Page MenuHomePhabricator

Investigate how Kartotherian metrics are published and what they mean
Closed, DeclinedPublic

Description

While browsing Kartotherian metrics, I see a few metrics which I don't understand, or which seems to be reporting too broad aggregates. For example, the kartotherian.req.* metrics seem to report an aggregate of all requests. This should probably be split by cluster (eqiad / codfw / maps-test) to make more sense. Worse, kartotherian.heap.* seems to also be aggregated, where heap mostly make sense when viewed for a single instance. It also seems that some metrics are not sent using the correct type. We collect percentiles for heap, which does not seem to make sense. Heap should be a metric of type "gauge" and should not collect percentiles.

Some investigation is needed to understand how those metrics are published, which one make sense and which one don't. We need to document what we want to achieve with those metrics and check that implementation is done accordingly.

Event Timeline

Restricted Application added a subscriber: Aklapper. · View Herald Transcript

The "req" metrics is being sent by tiles.js:

kartotherian.req.<style name>.<zoom>.<format> [.<scale>]

So for the typical tile, you could get "osm-intl", "15", "png", and possibly 2, or 1-3, or nothing for the scale. I could fairly easily introduce some global configuration (if its not available already) to prepend, e.g. instead of kartotherian.req it would be kartotherian.eqiad.req.*, or even kartotherian.maps1001.eqiad.req.*

We should consider the number of distinct metrics - current is 18 zooms * 6 formats * 3 styles * 5 scales - about 1600. With extra server info, that would push it to 13000. Plus I suspect there are multiple series for p99, p95, p75...

Other strange thing: If I sum the request rates for all zoom levels (as reported by kartotherian) I see around 1K requests per second.

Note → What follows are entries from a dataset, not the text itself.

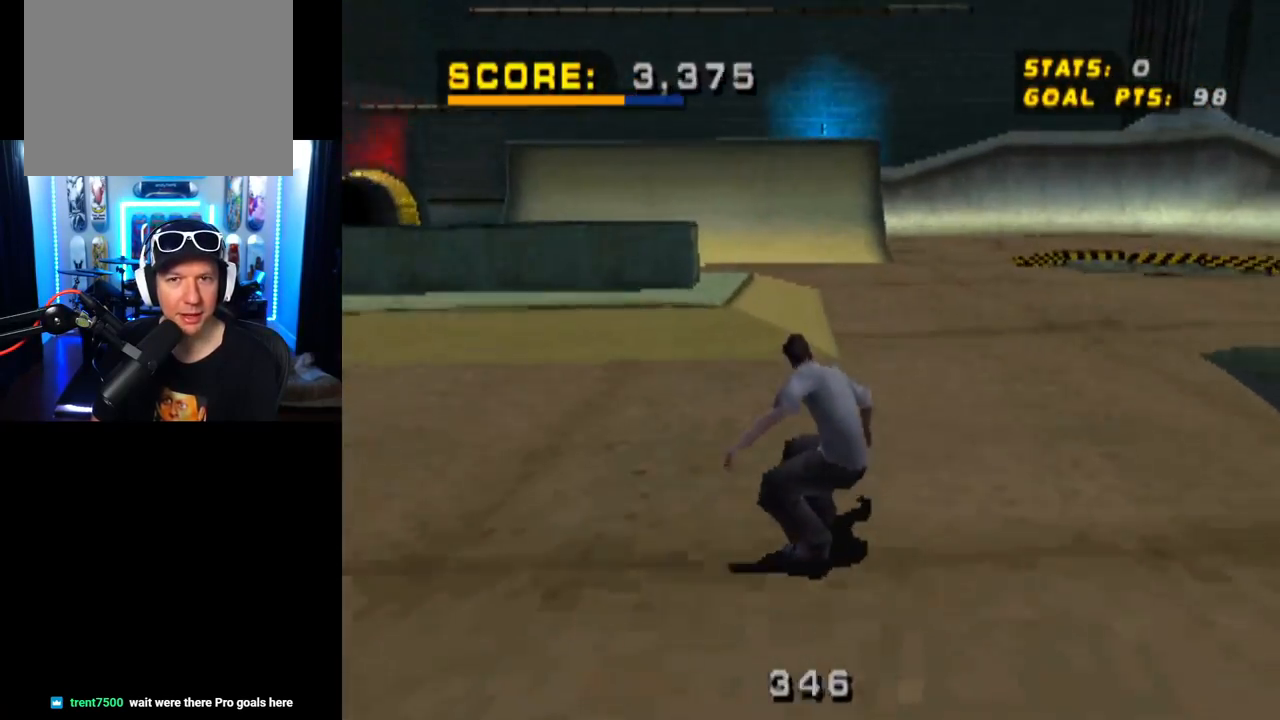
{"buttons": ["CROSS", "DPAD_RIGHT"], "left_stick": "center", "right_stick": "center", "events": [[417, "DPAD_RIGHT", "down"], [450, "DPAD_DOWN", "down"], [484, "DPAD_DOWN", "up"]]}
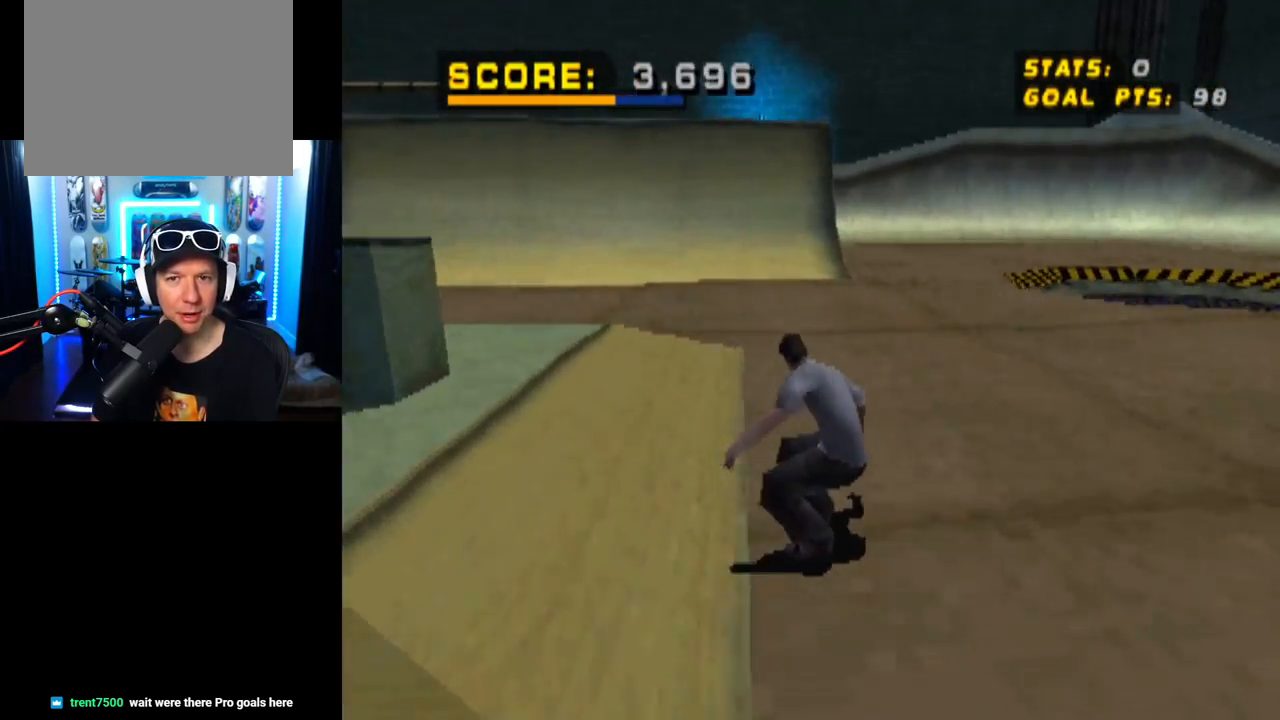
{"buttons": ["CROSS"], "left_stick": "center", "right_stick": "center", "events": [[100, "DPAD_RIGHT", "up"]]}
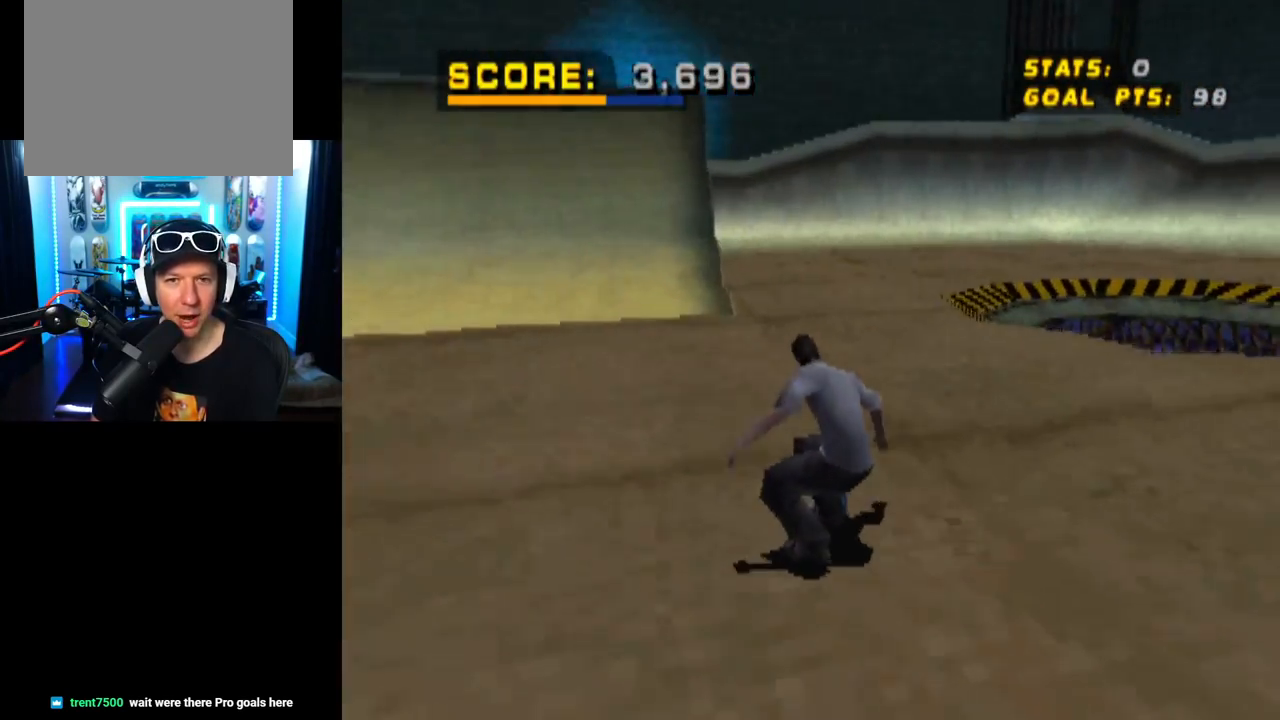
{"buttons": [], "left_stick": "center", "right_stick": "center", "events": [[234, "DPAD_LEFT", "down"], [417, "DPAD_LEFT", "up"], [467, "CROSS", "up"]]}
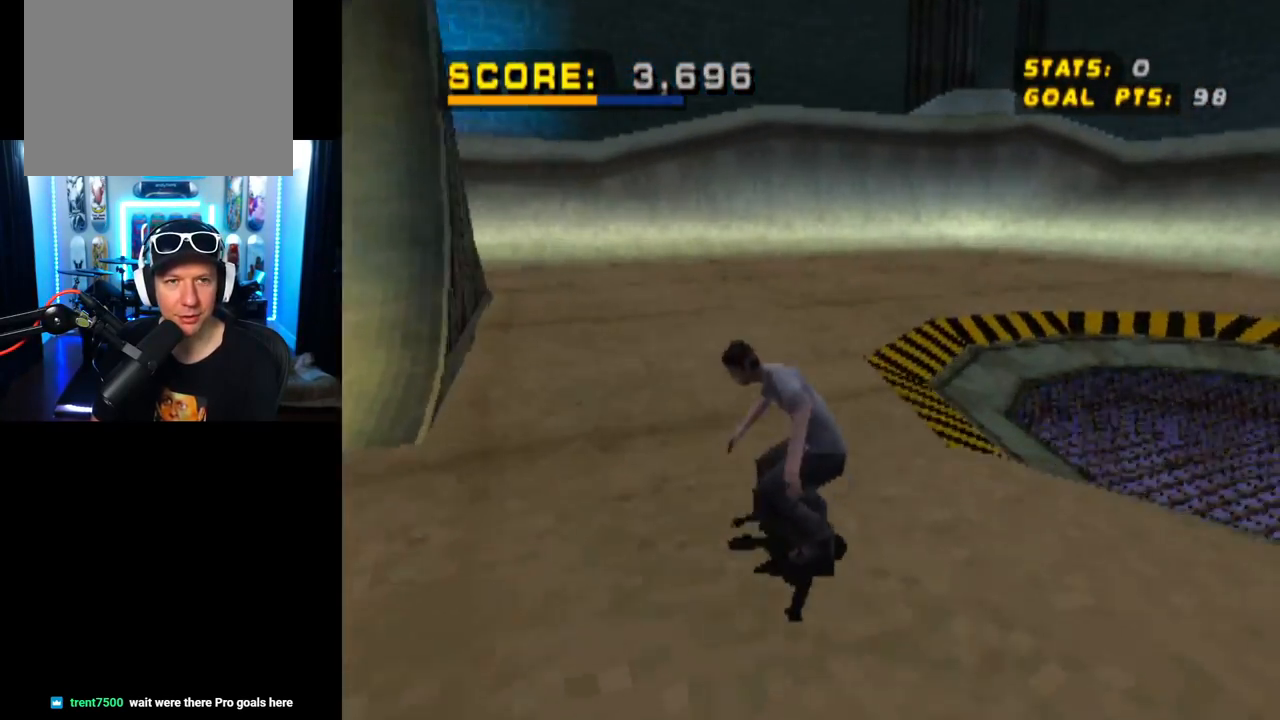
{"buttons": ["CROSS"], "left_stick": "center", "right_stick": "center", "events": [[50, "CROSS", "down"]]}
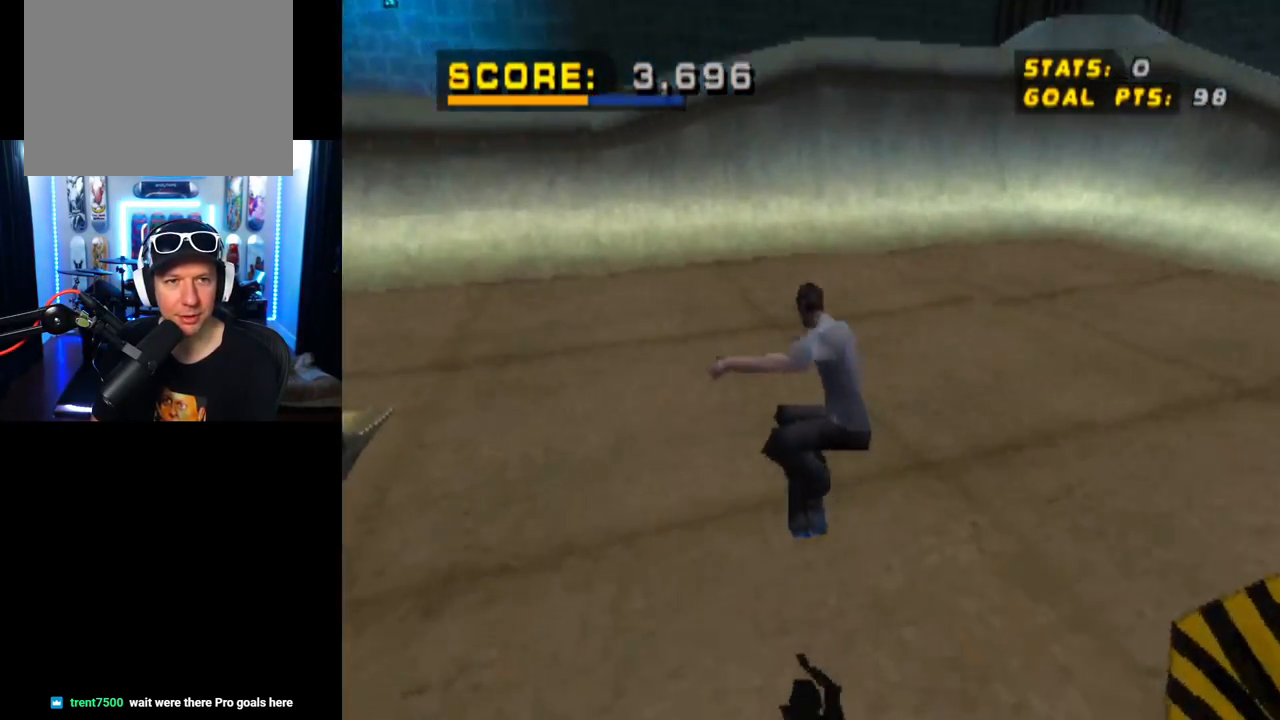
{"buttons": ["CROSS", "DPAD_LEFT"], "left_stick": "center", "right_stick": "center", "events": [[467, "DPAD_LEFT", "down"]]}
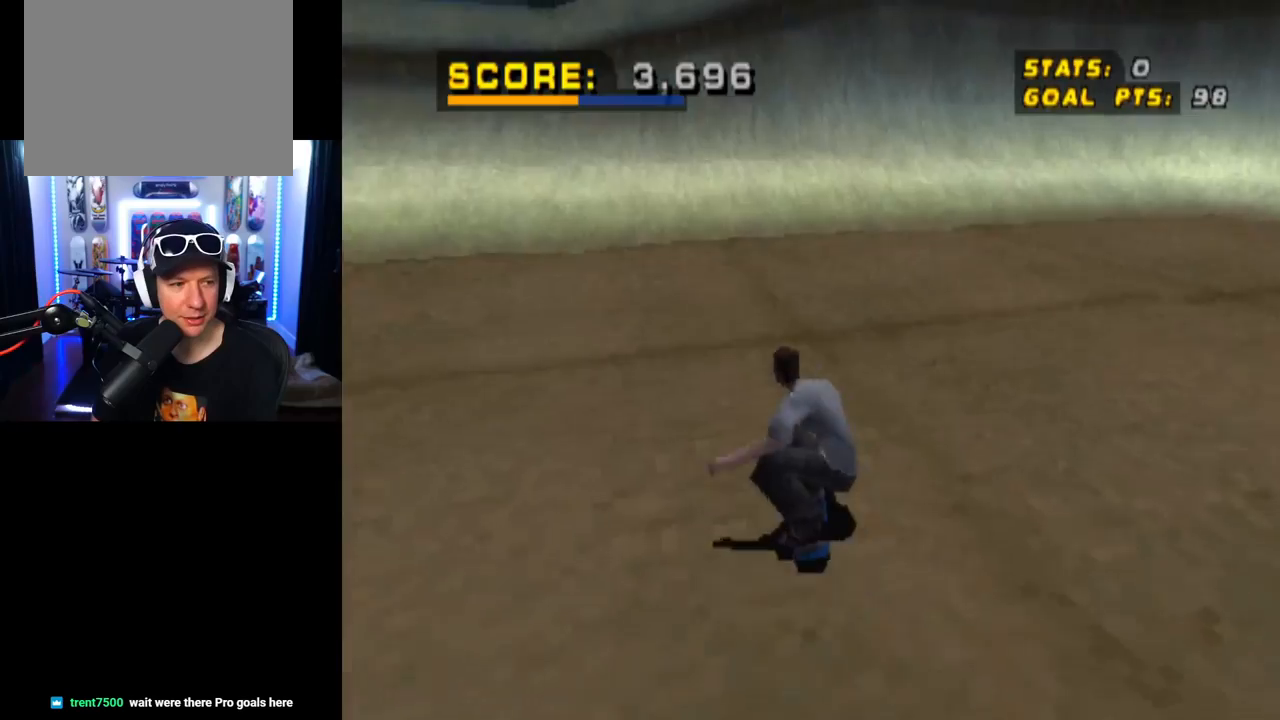
{"buttons": ["CROSS"], "left_stick": "center", "right_stick": "center", "events": [[16, "DPAD_DOWN", "down"], [383, "DPAD_DOWN", "up"], [400, "DPAD_LEFT", "up"]]}
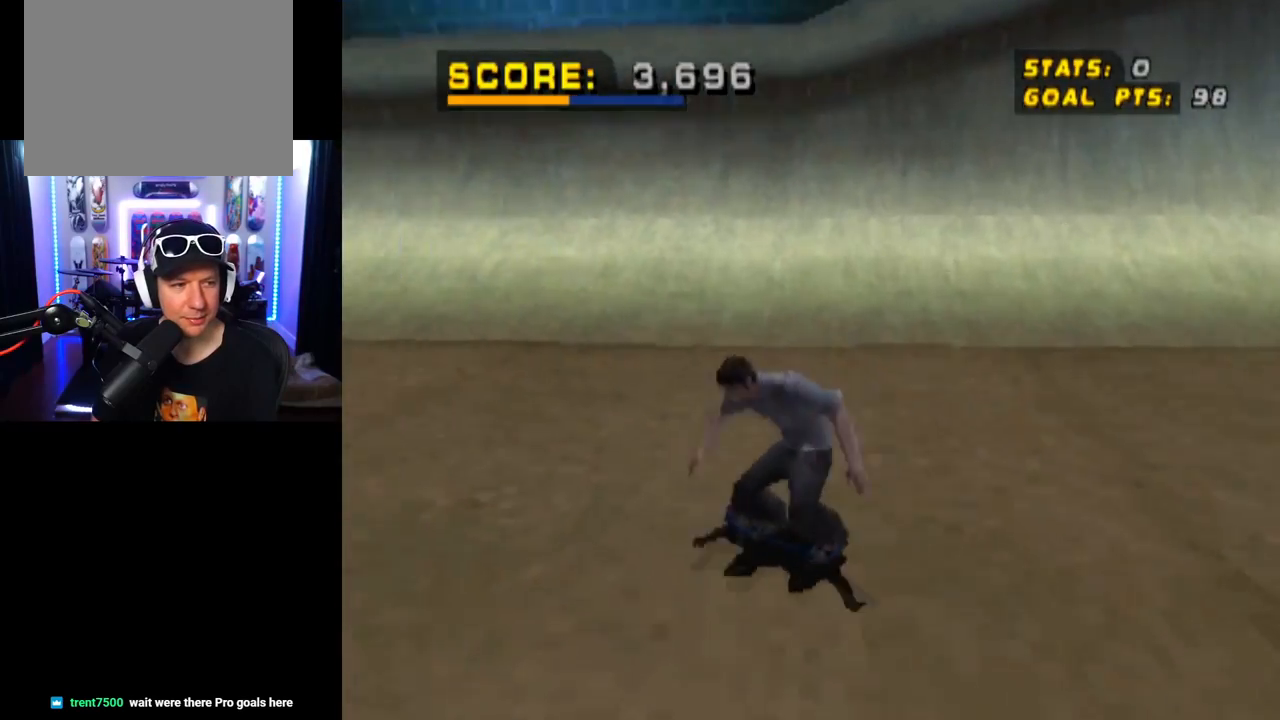
{"buttons": ["CROSS"], "left_stick": "center", "right_stick": "center", "events": [[67, "DPAD_DOWN", "down"], [84, "DPAD_RIGHT", "down"], [384, "DPAD_DOWN", "up"], [417, "DPAD_RIGHT", "up"]]}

If I look at what is reported by Varnish, I see around 100 requests per second. Something is wrong (and the something wrong might be me).

A quick look at graphite1001 indicates that we already publish ~ 64k metrics for Kartotherian:

gehel@graphite1001:~$ find /var/lib/carbon/whisper/kartotherian/ -type f | wc -l 
63986

Most of the metrics published by kartotherian are "markers":

gehel@graphite1001:/var/lib/carbon/whisper$ find kartotherian/marker/ -type f | wc -l
57840

almost half of them have not been updated in the last 15 days:

gehel@graphite1001:/var/lib/carbon/whisper$ find kartotherian/marker/ -type f -mtime +15 | wc -l
22380

It seems that not all markers follow the same pattern. This might indicate a rename of the metric. Some cleanup might make sense (unless historical data are useful for some analysis).

Gehel triaged this task as High priority.Nov 9 2016, 7:27 PM
Gehel added a project: Epic.
Gehel moved this task from Backlog to In progress on the Maps-Sprint board.

the following metrics can be deleted:

kartotherian.req.s*

kartotherian.req.s* metrics are deleted

I'm learning things... The "rate" of a timer for statsite is timer_sum(&t->tm) / GLOBAL_CONFIG->flush_interval which is the total amount of time on the interval in millisecond divided by the interval size in seconds. So it is a ratio representing the amount of work per second. The "sample_rate" of a timer is the number of events per second. And the "count" for a timer is the number of events per interval. This is starting to make sense.

Deskana subscribed.

This seems to be a "it would be nice to investigate and sort this out", which doesn't seem to make the cut given that the team is spinning down. As long as we have data for the defined KPIs, digging through the other data does not seem necessary. Accordingly, I am declining this.

If this is causing some technical issues for @Gehel that I have not understood, he can reopen and we can look at investigating.